Despite having a comprehensive structure operating across the country, the programme does not have a transparent control system or mechanism for management, monitoring and evaluation, making it vulnerable to politicisation. “The political dimension could affect not only whether an evaluation should be carried out, but also how it is implemented. Sometimes governments do not want to invest scarce resources in evaluation of projects. Samurdhi is a classic example.”[24]

Similarly, the Samurdhi programme has been criticised for poor targeting, inadequate benefits and the lack of clearly defined eligibility criteria and an entry and exit mechanism. Although reforms over the years have helped improve the programme, its cost has increased substantially. The rising costs over time also emphasise the need to improve the management and targeting of the programme in order to bring down the number of beneficiaries, while ensuring that the benefits are received by the groups most in need.[25]

Measurement Fair

The programme implemented a simple self-monitoring mechanism at the local level which enabled it to keep track of some of its advances, such as the number of families participating in the compulsory savings scheme, the number of Samurdhi Bank societies established throughout the country, as well as feedback on social programmes.[25] On the other hand, a review report by the World Bank observed that Samurdhi did not have a reliable monitoring methodology and no system of accountability and transparency embedded in the design of the transfer programme.

The self-monitoring mechanism was designed to monitor the progress of household activities in the programmes' key components, including:

  • Compulsory and voluntary savings
  • Human resource development (productivity development training, training in accounting functions, training of the executive committee and material resource development)
  • Establishment of Samurdhi Bank societies
  • The community development programme
  • Labour-intensive people’s projects
  • Small industries development and social development programmes.[26]
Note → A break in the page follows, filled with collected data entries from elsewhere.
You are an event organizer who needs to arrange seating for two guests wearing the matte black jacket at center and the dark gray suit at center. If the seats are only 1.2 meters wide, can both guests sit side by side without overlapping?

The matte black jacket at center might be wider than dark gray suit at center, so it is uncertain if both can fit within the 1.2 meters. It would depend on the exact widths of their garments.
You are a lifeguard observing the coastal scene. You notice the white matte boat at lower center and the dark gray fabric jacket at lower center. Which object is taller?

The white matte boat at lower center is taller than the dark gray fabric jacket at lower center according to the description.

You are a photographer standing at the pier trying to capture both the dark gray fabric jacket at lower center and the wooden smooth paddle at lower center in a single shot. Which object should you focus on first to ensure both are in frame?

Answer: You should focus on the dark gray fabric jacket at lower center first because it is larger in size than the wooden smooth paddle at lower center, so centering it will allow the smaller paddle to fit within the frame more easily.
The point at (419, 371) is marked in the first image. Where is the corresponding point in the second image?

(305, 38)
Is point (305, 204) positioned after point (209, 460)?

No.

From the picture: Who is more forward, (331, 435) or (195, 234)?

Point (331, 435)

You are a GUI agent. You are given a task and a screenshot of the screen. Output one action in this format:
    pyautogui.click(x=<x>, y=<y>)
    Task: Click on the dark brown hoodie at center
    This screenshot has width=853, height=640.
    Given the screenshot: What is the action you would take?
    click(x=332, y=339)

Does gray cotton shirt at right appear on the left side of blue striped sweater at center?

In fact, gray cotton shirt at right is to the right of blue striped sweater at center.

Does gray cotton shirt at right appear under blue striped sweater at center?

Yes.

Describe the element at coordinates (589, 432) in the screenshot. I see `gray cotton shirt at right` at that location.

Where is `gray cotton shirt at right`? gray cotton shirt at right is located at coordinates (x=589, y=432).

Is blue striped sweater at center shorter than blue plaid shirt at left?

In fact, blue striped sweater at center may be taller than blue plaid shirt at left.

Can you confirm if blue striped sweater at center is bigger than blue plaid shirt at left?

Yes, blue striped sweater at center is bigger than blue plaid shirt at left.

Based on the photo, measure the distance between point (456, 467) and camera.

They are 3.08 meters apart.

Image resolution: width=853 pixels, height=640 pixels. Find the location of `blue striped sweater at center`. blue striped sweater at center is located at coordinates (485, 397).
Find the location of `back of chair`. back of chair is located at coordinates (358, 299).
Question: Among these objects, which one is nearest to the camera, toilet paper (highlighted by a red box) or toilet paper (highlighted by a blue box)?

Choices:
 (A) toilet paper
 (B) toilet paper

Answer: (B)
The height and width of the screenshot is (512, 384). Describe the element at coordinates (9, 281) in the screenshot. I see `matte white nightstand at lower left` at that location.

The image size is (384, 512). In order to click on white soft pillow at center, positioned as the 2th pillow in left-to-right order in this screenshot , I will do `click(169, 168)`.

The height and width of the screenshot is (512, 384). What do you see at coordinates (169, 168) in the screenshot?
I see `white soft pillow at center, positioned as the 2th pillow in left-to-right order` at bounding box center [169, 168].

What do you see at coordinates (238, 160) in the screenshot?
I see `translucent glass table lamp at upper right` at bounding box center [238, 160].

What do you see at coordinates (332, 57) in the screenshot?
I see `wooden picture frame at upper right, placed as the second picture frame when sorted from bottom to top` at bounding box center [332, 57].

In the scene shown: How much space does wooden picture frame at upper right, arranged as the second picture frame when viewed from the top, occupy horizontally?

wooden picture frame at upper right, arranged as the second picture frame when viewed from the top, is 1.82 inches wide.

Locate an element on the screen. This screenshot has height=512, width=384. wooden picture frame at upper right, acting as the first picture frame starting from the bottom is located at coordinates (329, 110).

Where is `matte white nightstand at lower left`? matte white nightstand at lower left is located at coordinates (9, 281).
However, there are no instruments to monitor the administration of resources, and the financial institutions are not properly accountable.  “Samurdhi banks are not supervised or audited by the Central Bank and do not fall under the Finance Act. Supervision and auditing is carried out by the Samurdhi Authority. There are no uniform rules governing the financial instruments of these banks."[27]

Alignment Fair

The Samurdhi initiative is led by central government in collaboration with local officials and citizens at a community level. It has been affected, however, by the inability of local actors to influence the selection and reach of the welfare services, which has compromised its effectiveness. The programme has been criticised for being strongly influenced by local and national political factors.

The Samurdhi programme has strong support structures from national down to village level and has its own financial institution, the Samurdhi Bank. The local nature of activities encourages families and households to participate directly in all parts of the programme – from planning to monitoring.
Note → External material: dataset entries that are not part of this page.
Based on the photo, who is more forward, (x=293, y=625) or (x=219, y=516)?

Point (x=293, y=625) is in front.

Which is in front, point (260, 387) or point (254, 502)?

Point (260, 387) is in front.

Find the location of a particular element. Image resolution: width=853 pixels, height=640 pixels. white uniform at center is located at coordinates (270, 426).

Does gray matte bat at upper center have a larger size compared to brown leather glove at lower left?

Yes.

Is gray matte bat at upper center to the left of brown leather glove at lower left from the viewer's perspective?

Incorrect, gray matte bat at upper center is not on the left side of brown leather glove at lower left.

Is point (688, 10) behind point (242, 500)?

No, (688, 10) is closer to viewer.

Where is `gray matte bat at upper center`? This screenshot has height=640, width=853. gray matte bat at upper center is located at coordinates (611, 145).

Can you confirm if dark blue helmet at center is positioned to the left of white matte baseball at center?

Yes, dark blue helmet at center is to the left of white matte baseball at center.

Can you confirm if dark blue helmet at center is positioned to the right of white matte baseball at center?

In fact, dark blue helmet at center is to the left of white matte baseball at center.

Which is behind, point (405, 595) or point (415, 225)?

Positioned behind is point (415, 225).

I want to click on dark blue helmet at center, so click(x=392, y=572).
At the community level, the Samurdhi Task Force has an elected Executive Committee and other members representing government and non-government agencies. The Samurdhi Task Force has the following spheres of activity:

  • “Conduct family profile surveys to determine the number of families in need of welfare;
  • “Identify community projects that will address the economic and social needs of the village and provide employment opportunities on a casual basis;
  • “Form small groups of beneficiaries who will then be encouraged to participate in small savings and credit activities in the village;
  • “Encourage and assist persons to undertake self-employment projects;
  • “Implement nutrition, health and other relevant programmes.”[28]
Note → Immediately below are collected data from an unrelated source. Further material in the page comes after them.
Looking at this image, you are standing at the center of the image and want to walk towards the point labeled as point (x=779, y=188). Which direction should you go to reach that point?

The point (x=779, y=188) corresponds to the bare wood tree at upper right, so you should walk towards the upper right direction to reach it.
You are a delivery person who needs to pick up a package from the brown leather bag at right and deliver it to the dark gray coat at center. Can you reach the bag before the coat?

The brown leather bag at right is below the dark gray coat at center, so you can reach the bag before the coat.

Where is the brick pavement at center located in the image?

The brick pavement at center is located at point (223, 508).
On the other hand, the structure of the system makes it vulnerable to political influence as there is no scheme of checks and balances to monitor the execution of the programme. "The absence of strict rules for programme eligibility does not help the cause either. Politicisation is embedded in the design and influences both the selection of Samurdhi administrators and the selection of beneficiaries. These design flaws lead to implementation problems and compromise the system of social assistance at large."[29]